ぱいーぬ さんの感想・評価
4.2
物語 : 5.0
作画 : 4.5
声優 : 3.0
音楽 : 5.0
キャラ : 3.5
状態:観終わった
失敗作か、時代の先駆けか
この作品は当時においては人気のようだったが、今ではあまり知られていない。シュールレアリスティックな音楽、演出は2012年現在でもなお斬新さを感じさせるものであるが、それを単なるエキセントリシティーとして見る者の正当性は否定できない。なぜなら、15年ほどたった今、このアニメは一部のコアなファンにしか知られるものではなく、しかも今後再評価される見込みが見えてこないからである。
ここまでが普通の感想。
以下攻めの感想。
この作品は無意識に働きかけてこようとする。
この作品は、宗教臭さ、の様なものを終始漂わせ、途中からは--厳密にはウテナが学園長(理事長だったか)の所に寝泊まりするようになってから--それが強まって行ったように思われる。
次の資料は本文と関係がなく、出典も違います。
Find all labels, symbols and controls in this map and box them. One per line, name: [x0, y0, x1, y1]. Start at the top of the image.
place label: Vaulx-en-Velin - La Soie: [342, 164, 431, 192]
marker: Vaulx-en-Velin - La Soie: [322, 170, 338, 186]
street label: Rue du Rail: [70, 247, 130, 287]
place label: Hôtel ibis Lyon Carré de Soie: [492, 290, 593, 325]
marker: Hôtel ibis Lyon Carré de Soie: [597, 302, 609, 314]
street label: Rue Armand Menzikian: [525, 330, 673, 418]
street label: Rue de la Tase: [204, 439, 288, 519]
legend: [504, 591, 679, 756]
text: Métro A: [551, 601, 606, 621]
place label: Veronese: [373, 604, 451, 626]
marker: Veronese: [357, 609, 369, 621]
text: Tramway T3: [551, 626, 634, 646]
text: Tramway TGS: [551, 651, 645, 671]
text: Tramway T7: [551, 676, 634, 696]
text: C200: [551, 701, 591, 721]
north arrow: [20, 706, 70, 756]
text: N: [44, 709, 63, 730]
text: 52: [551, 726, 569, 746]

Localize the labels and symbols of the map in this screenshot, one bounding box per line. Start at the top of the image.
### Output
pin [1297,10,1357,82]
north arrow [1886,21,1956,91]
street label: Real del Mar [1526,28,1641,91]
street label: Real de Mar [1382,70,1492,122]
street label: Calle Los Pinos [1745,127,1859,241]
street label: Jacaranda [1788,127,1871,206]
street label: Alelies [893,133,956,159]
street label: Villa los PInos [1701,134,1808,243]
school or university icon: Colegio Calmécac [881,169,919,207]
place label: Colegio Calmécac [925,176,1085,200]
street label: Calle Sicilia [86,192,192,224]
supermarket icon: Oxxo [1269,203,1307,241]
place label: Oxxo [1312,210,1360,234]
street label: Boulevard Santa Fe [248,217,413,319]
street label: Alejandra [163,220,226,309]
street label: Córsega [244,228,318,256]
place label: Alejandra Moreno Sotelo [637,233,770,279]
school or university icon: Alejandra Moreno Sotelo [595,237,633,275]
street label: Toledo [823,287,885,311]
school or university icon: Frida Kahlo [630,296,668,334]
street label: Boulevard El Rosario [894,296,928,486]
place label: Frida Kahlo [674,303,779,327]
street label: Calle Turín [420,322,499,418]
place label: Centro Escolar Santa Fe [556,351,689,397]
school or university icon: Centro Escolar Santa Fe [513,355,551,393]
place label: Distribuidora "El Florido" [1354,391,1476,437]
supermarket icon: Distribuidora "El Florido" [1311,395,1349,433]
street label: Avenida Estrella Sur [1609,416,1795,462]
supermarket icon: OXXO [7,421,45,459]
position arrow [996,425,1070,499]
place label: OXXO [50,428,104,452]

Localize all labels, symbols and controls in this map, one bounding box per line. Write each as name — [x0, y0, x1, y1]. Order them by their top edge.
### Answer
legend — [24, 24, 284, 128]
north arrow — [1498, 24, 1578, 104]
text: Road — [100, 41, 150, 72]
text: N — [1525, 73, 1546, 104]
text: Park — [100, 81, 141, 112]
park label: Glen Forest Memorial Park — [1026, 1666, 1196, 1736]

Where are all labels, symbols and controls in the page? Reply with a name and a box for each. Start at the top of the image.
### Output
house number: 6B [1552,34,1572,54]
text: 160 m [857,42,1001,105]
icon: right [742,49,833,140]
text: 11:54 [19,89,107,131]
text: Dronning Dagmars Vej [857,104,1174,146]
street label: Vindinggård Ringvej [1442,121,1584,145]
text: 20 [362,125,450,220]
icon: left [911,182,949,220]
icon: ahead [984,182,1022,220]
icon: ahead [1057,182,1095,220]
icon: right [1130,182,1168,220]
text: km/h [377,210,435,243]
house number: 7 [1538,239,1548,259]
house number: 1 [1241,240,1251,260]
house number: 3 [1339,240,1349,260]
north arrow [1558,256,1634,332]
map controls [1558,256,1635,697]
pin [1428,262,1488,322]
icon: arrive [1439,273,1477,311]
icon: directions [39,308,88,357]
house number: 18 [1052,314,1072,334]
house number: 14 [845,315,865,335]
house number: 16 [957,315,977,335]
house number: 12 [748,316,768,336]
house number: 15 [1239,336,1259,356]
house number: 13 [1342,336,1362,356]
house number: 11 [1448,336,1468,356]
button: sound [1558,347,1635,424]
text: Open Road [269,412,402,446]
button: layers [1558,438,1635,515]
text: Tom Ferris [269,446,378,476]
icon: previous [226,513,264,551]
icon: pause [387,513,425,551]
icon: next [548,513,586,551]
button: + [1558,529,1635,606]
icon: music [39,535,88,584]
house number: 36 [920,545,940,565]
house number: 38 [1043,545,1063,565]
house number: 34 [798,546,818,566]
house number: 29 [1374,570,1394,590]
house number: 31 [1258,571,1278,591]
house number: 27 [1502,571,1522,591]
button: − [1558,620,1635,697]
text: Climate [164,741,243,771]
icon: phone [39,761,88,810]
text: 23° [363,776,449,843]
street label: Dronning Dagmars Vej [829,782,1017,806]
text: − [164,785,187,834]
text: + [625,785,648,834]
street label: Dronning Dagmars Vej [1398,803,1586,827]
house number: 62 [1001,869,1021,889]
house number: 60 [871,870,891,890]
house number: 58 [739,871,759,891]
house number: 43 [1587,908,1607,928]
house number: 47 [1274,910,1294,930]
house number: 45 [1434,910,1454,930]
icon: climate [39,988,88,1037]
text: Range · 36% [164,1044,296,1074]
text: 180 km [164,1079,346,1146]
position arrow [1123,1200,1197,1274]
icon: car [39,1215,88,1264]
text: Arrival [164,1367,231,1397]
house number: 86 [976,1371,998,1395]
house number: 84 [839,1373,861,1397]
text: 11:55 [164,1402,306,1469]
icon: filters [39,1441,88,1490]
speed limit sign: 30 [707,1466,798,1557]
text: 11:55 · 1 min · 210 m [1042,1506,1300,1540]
自分の家の匂いに対して鈍感になってしまうように、私たちは後半の宗教臭さを意識することはあまりなかったのでは無いだろうか。無意識下で蠢く激しい嫌悪、ストレスが、物語ラストでのアンシーの旅立ちによって浄化(カタルシス)される。
実際、私たちは物語を最後まで見てもよくわからない。説明がきちんとなされないままに物語は終わる。しかも、ストーリーの合間には物語の全貌を解き明かすヒントらしきものが散りばめられているというのだから、それらを頼りにラストを推理していたであろう視聴者に対する無礼だと言うことも出来るかもしれない。
しかし、意識がこじれている間に、無意識においてはカタルシスを迎える。
何もわかっていないのに、どこかからやってくる達成感と開放感。それらがどこからやってくるのかすらわからない。
意識と無意識の分離によって、「私」に対するアンチテーゼを、「少女革命ウテナ」は突き付けたのではないだろうか。